CHICAGO (GenomeWeb) – Computational biologists at the European Molecular Biology Laboratory and related European Bioinformatics Institute have developed a computational method for automating the analysis of multi-omics datasets.
In research described in an open-access article published this week in Molecular Systems Biology, they discussed how the method — called Multi-Omics Factor Analysis, or MOFA — was able to identify several "previously underappreciated drivers" of heterogeneity of chronic lymphocytic leukemia. MOFA also has shown promise in analyzing single-cell multi-omics data.
"MOFA infers a set of (hidden) factors that capture biological and technical sources of variability. It disentangles axes of heterogeneity that are shared across multiple modalities and those specific to individual data modalities," the paper said.
This method is easier to interpret than previous methods, the authors said.
MOFA looks for underlying causes of variations by parsing genomic, epigenomic, transcriptomic, proteomic, metabolomic, and phenomic data to "reconstruct" variation factors.
"These could be continuous gradients, discrete clusters or combinations thereof. Such factors would help in establishing or explaining associations with external data such as phenotypes or clinical covariates," the researchers wrote.
"Importantly, MOFA disentangles to what extent each factor is unique to a single data modality or is manifested in multiple modalities, thereby revealing shared axes of variation between the different omics layers."
MOFA is available on Github in beta form as of today, though an earlier test version had been up for several months, the researchers said. Most of the users are computational biologists, though many work at university hospitals so they are close to clinicians. The majority are in the US and Europe.
"I'm really interested in seeing what other people get as results from their omics datasets," said co-lead author Britta Velten, a predoctoral fellow at the European Molecular Biology Laboratory in Heidelberg, Germany. "Hopefully [we will] see if it really can help to explore this data and really dig into multi-omics data."
The method has been designed primarily for personalized medicine mostly because that has been a major focus of multi-omics studies to date, Velten said.
"With our method, we make it easier to explore the data and to visualize it, and then go with the results to the clinicians and discuss them with them," she explained.
In clinical practice, physicians look for a single gene marker, according to the co-lead author Ricard Argelaguet, a predoctoral fellow at the European Bioinformatics Institute in Hinxton, England.

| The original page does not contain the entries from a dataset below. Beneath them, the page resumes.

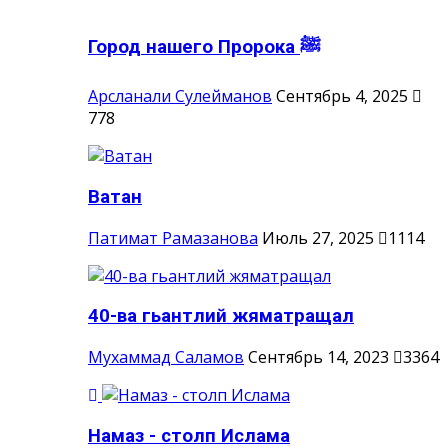
Город нашего Пророка ‎ﷺ
Арсланали Сулейманов
Сентябрь 4, 2025
778
Ватан
Патимат Рамазанова
Июль 27, 2025
1114
40-ва гьантлий жяматращал
Мухаммад Саламов
Сентябрь 14, 2023
3364
Намаз - столп Ислама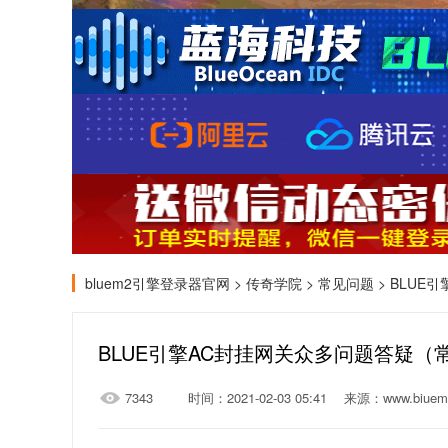
bluem2引擎登录器官网
>
传奇学院
>
常见问题
> BLU
BLUE引擎AC封挂网关众多问题答疑（
7343
时间：2021-02-03 05:41
来源：www.biuem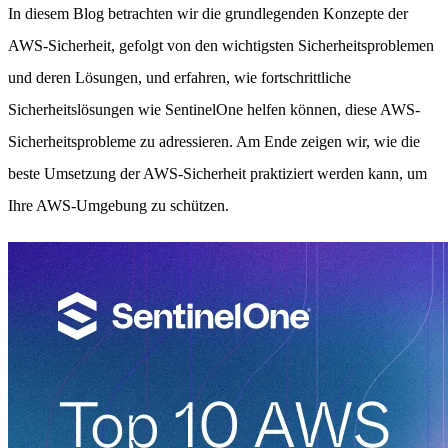
In diesem Blog betrachten wir die grundlegenden Konzepte der
AWS-Sicherheit, gefolgt von den wichtigsten Sicherheitsproblemen
und deren Lösungen, und erfahren, wie fortschrittliche
Sicherheitslösungen wie SentinelOne helfen können, diese AWS-
Sicherheitsprobleme zu adressieren. Am Ende zeigen wir, wie die
beste Umsetzung der AWS-Sicherheit praktiziert werden kann, um
Ihre AWS-Umgebung zu schützen.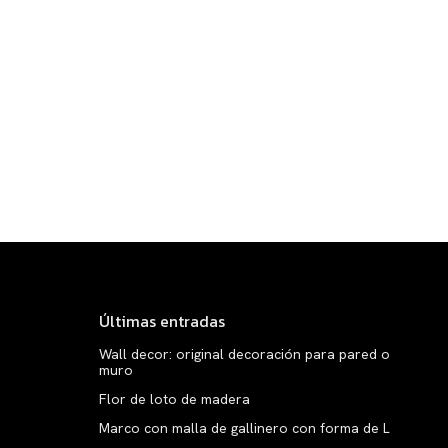
Últimas entradas
Wall decor: original decoración para pared o
muro
Flor de loto de madera
Marco con malla de gallinero con forma de L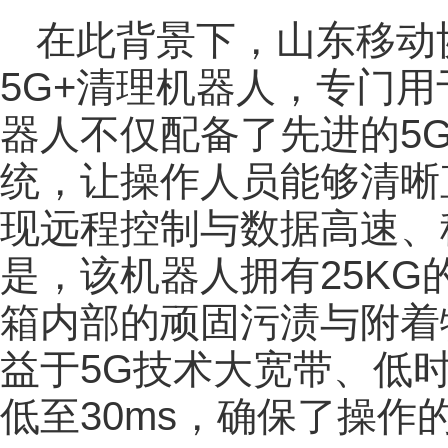
在此背景下，山东移动
5G+清理机器人，专门
器人不仅配备了先进的5
统，让操作人员能够清晰
现远程控制与数据高速、
是，该机器人拥有25K
箱内部的顽固污渍与附着
益于5G技术大宽带、低
低至30ms，确保了操作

"As we started getting more and more data, we just realized that things are much more complex than that. You need to pull information from many data modalities to make a robust inference [about] treatment options, the disease type, and so on," Argelaguet said.
"We weren't understanding the underlying biology," Velten said. A multi-omics perspective facilitates that understanding.

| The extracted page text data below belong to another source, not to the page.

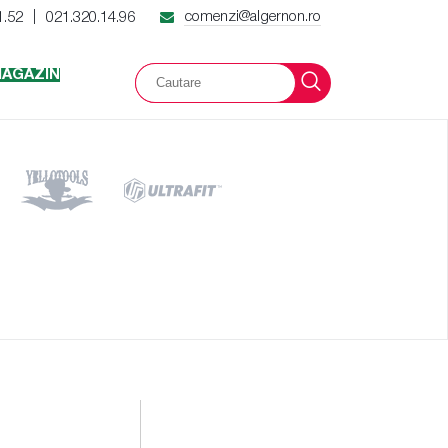
comenzi@algernon.ro
1.52
021.320.14.96
|
AGAZIN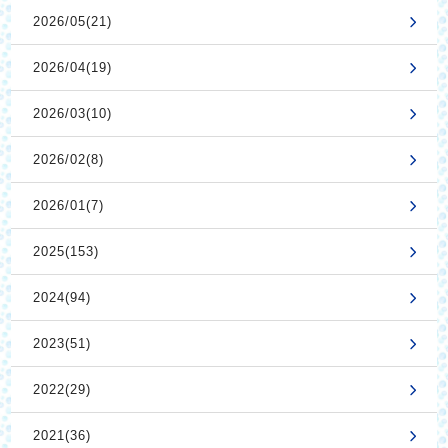
2026/05(21)
2026/04(19)
2026/03(10)
2026/02(8)
2026/01(7)
2025(153)
2024(94)
2023(51)
2022(29)
2021(36)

"If you have a complex object that you want to understand, you can take different views from different angles onto that object, but only if you integrate those views onto the object can you really understand what it is," she said.
"You basically start by inferring what are the meaningful axes of a variation, what are the important factors that drive the differences between the different patients?" Argelaguet added. MOFA then looks at how much each data modality contributes to the whole picture and delivers a weighted score.
The researchers started with a specific form of leukemia mostly because EMBL had good data from a collaboration with Germany's National Center for Tumor Diseases in Heidelberg, Velten said. This offered opportunities to study the interplay between genomes, transcriptomes, variations, and responses.
"One aspect that makes this dataset especially interesting is that it's apart from more traditional omics types like genome and transcriptome. Also included are direct response of patients, moving more toward clinical responses of patients," Velten said.
MOFA can, however, analyze any type of multi-omics data, including that from animals, Argelaguet noted.
"We have applied this to the scenario of clinical practice and personalized medicine," Argelaguet said. "But it is just a general framework that people can also apply in different fields."
Argelaguet said that since the paper was submitted for review, he and his colleagues downloaded data from the Broad Institute's Cancer Genome Atlas and are applying the MOFA method to that.